* **Records for this exercise**
-*-
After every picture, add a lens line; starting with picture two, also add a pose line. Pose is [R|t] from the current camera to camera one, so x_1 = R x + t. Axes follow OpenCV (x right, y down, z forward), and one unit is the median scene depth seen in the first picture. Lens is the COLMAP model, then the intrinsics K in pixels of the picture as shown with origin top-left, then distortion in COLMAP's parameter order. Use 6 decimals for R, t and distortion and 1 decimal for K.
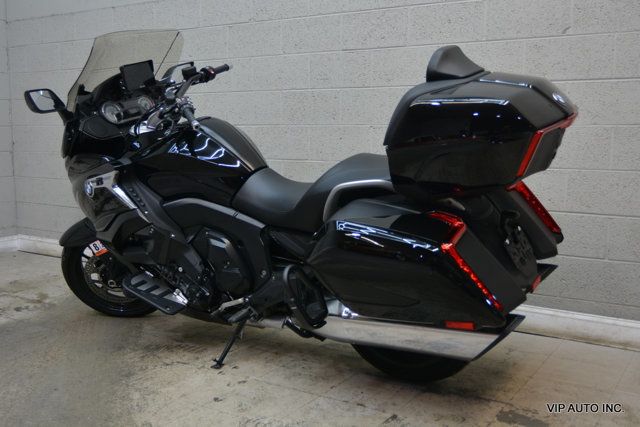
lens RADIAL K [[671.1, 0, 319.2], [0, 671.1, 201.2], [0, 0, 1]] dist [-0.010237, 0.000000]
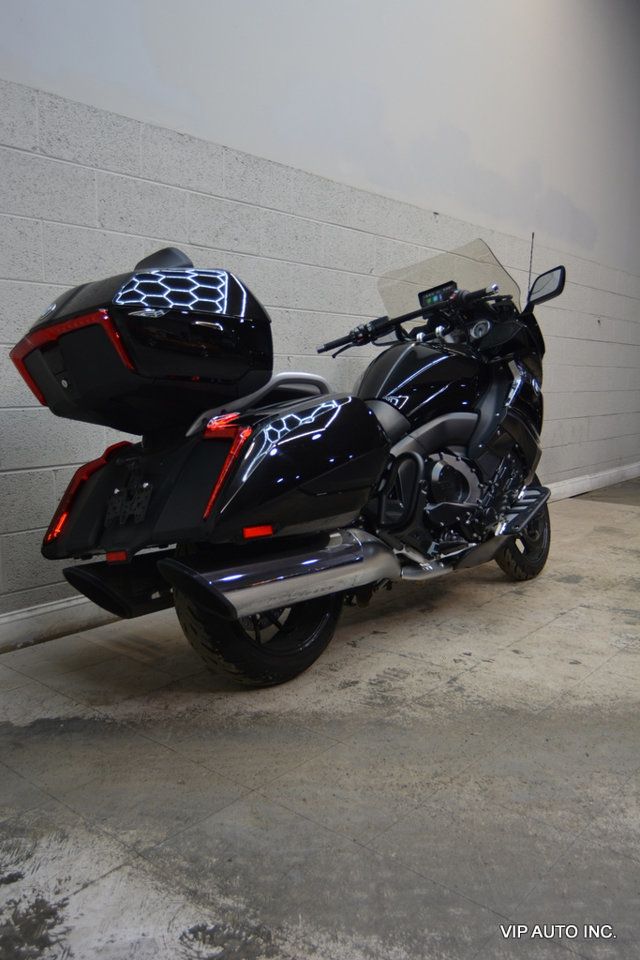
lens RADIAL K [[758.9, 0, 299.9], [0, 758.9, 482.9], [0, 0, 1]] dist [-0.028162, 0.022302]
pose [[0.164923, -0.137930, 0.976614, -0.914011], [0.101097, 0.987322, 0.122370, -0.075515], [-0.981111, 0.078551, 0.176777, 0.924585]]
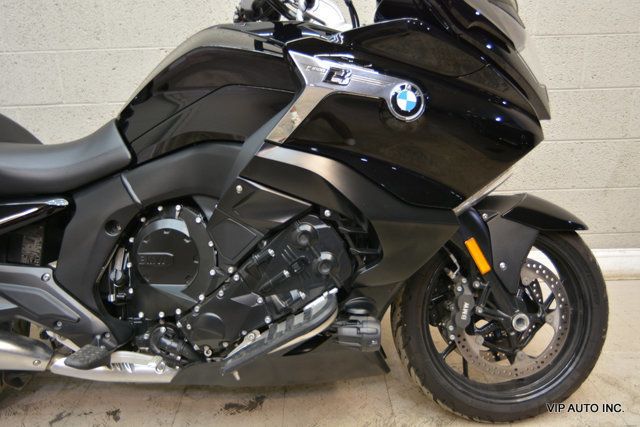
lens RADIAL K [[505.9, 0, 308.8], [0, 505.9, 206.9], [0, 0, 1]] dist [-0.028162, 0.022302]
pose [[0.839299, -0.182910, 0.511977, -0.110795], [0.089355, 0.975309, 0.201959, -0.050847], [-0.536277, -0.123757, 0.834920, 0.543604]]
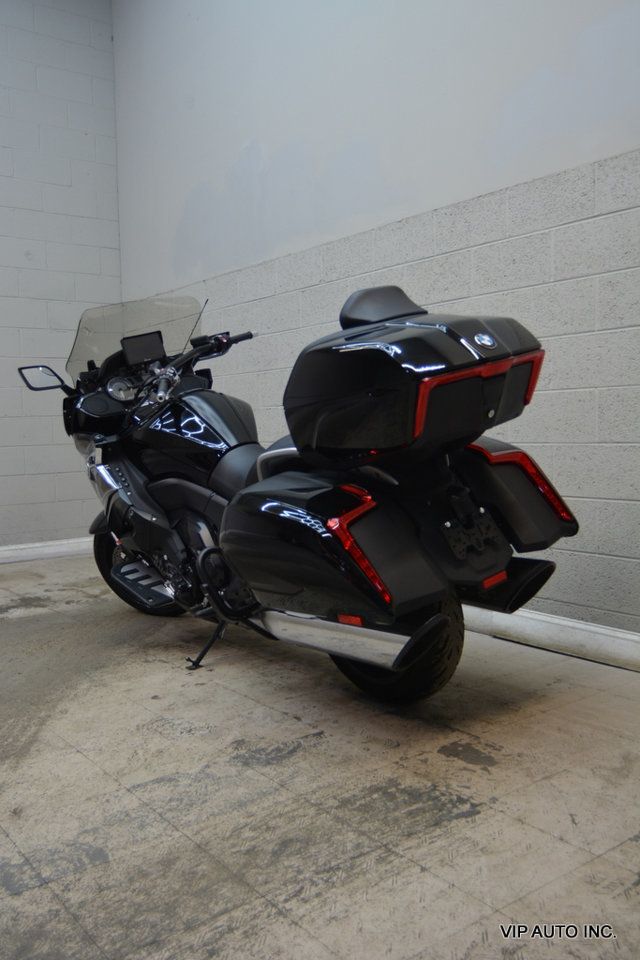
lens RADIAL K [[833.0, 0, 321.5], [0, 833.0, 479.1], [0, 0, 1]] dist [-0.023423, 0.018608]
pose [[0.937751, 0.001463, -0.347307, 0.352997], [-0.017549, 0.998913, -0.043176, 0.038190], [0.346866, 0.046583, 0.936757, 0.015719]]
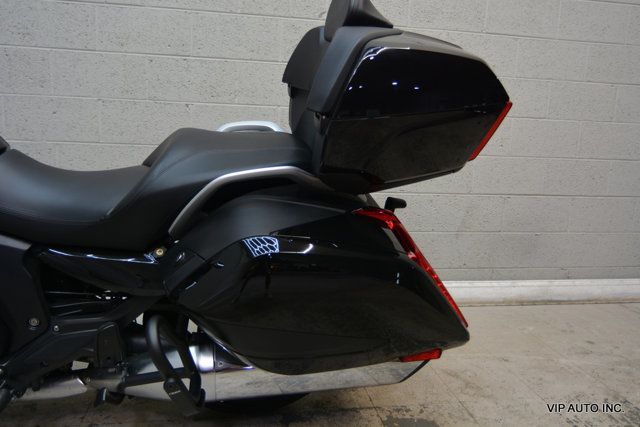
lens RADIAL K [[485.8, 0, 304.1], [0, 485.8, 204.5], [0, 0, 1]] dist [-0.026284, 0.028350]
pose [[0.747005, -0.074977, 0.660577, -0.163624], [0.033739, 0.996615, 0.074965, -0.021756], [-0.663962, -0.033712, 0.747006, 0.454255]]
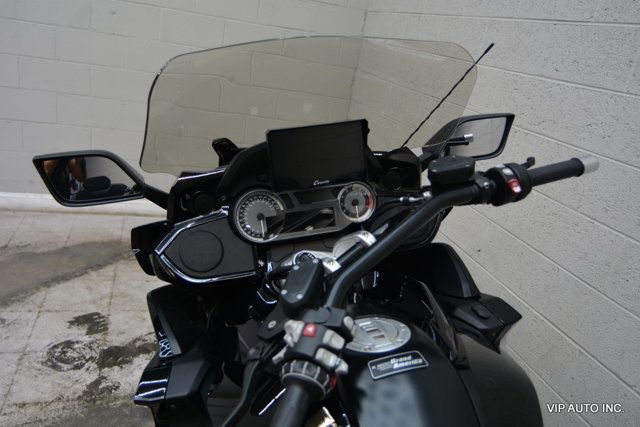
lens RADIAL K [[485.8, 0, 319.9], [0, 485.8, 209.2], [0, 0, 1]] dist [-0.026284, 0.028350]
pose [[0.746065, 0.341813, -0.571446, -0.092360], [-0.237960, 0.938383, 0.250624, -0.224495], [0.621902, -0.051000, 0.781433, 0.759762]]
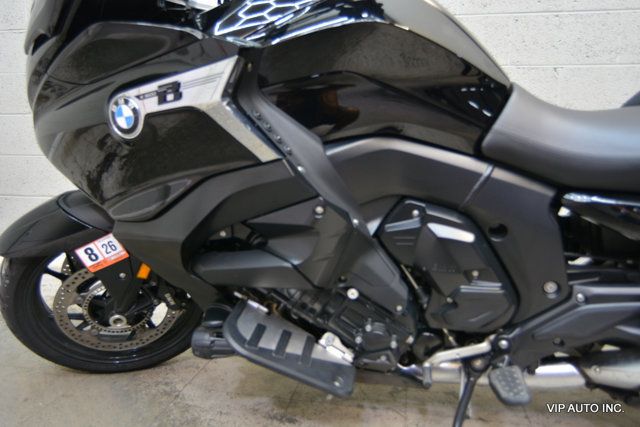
-*-
* **What is expected**
Could you repeat all of the material above word for word, leaving the pictures out?

* **Your response**
After every picture, add a lens line; starting with picture two, also add a pose line. Pose is [R|t] from the current camera to camera one, so x_1 = R x + t. Axes follow OpenCV (x right, y down, z forward), and one unit is the median scene depth seen in the first picture. Lens is the COLMAP model, then the intrinsics K in pixels of the picture as shown with origin top-left, then distortion in COLMAP's parameter order. Use 6 decimals for R, t and distortion and 1 decimal for K.
lens RADIAL K [[671.1, 0, 319.2], [0, 671.1, 201.2], [0, 0, 1]] dist [-0.010237, 0.000000]
lens RADIAL K [[758.9, 0, 299.9], [0, 758.9, 482.9], [0, 0, 1]] dist [-0.028162, 0.022302]
pose [[0.164923, -0.137930, 0.976614, -0.914011], [0.101097, 0.987322, 0.122370, -0.075515], [-0.981111, 0.078551, 0.176777, 0.924585]]
lens RADIAL K [[505.9, 0, 308.8], [0, 505.9, 206.9], [0, 0, 1]] dist [-0.028162, 0.022302]
pose [[0.839299, -0.182910, 0.511977, -0.110795], [0.089355, 0.975309, 0.201959, -0.050847], [-0.536277, -0.123757, 0.834920, 0.543604]]
lens RADIAL K [[833.0, 0, 321.5], [0, 833.0, 479.1], [0, 0, 1]] dist [-0.023423, 0.018608]
pose [[0.937751, 0.001463, -0.347307, 0.352997], [-0.017549, 0.998913, -0.043176, 0.038190], [0.346866, 0.046583, 0.936757, 0.015719]]
lens RADIAL K [[485.8, 0, 304.1], [0, 485.8, 204.5], [0, 0, 1]] dist [-0.026284, 0.028350]
pose [[0.747005, -0.074977, 0.660577, -0.163624], [0.033739, 0.996615, 0.074965, -0.021756], [-0.663962, -0.033712, 0.747006, 0.454255]]
lens RADIAL K [[485.8, 0, 319.9], [0, 485.8, 209.2], [0, 0, 1]] dist [-0.026284, 0.028350]
pose [[0.746065, 0.341813, -0.571446, -0.092360], [-0.237960, 0.938383, 0.250624, -0.224495], [0.621902, -0.051000, 0.781433, 0.759762]]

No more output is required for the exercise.